The CONNECTION_CONTROL plugin uses the audit plugin interface (see Writing Audit Plugins). CONNECTION_CONTROL插件使用审计插件接口(请参阅编写审计插件)。To collect information, it subscribes to the 为了收集信息,它订阅了MYSQL_AUDIT_CONNECTION_CLASSMASK event class, and processes MYSQL_AUDIT_CONNECTION_CONNECT and MYSQL_AUDIT_CONNECTION_CHANGE_USER subevents to check whether the server should introduce a delay before responding to connection attempts.MYSQL_AUDIT_CONNECTION_CLASSMASK事件类,并处理MYSQL_AUDIT_CONNECTION_CONNECT和MYSQL_AUDIT_CONNECTION_CHANGE_USER子事件,以检查服务器在响应连接尝试之前是否应该引入延迟。

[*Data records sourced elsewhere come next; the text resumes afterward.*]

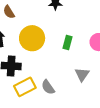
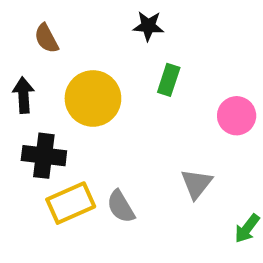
green rectangle: (67, 42) -> (169, 80), moved

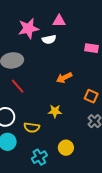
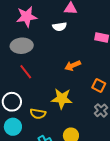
pink star: (28, 29) -> (27, 17), moved
yellow star: (55, 111) -> (62, 99), size x1.5

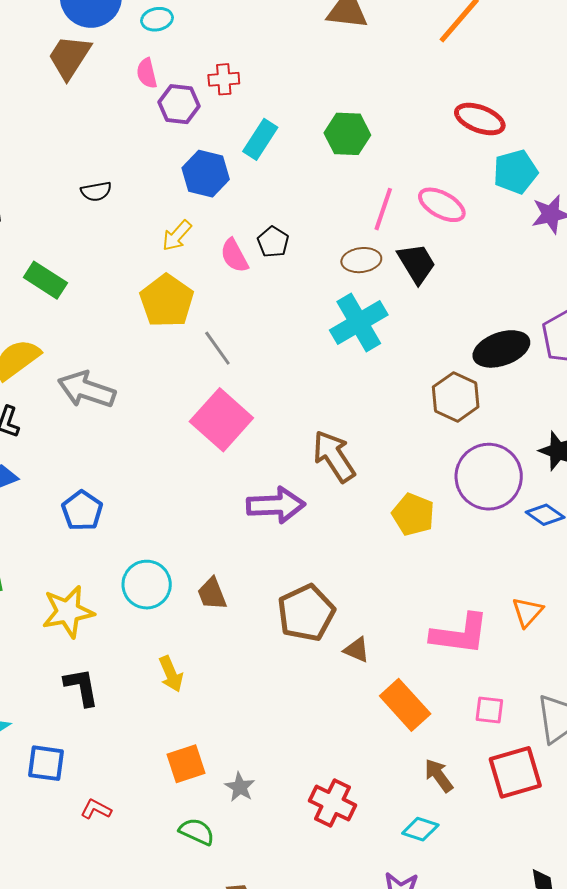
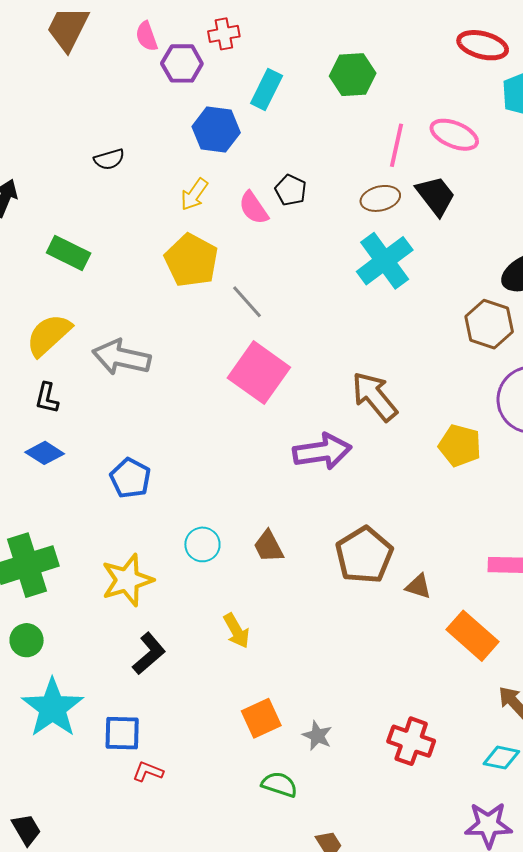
cyan circle: (147, 585) -> (202, 544), size x0.7
black L-shape: (81, 687) -> (149, 653), turned 66
red L-shape: (96, 809) -> (148, 772), moved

CONNECTION_CONTROL_FAILED_LOGIN_ATTEMPTS implements an INFORMATION_SCHEMA table that exposes more detailed monitoring information for failed connection attempts.CONNECTION_CONTROL_FAILED_LOGIN_ATTEMPTS实现了一个INFORMATION_SCHEMA表,该表为失败的连接尝试提供了更详细的监控信息。
The following sections provide information about connection-control plugin installation and configuration. 以下部分提供了有关连接控制插件安装和配置的信息。For information about the 有关CONNECTION_CONTROL_FAILED_LOGIN_ATTEMPTS table, see Section 26.6.2, “The INFORMATION_SCHEMA CONNECTION_CONTROL_FAILED_LOGIN_ATTEMPTS Table”.CONNECTION_CONTROL_FAILED_LOGIN_ATTEMPTS表的信息,请参阅第26.6.2节,“INFORMATION_SCHEMA CONNECTION_CONTROL_CAILED_LOGIN_ATTEMPTS表”。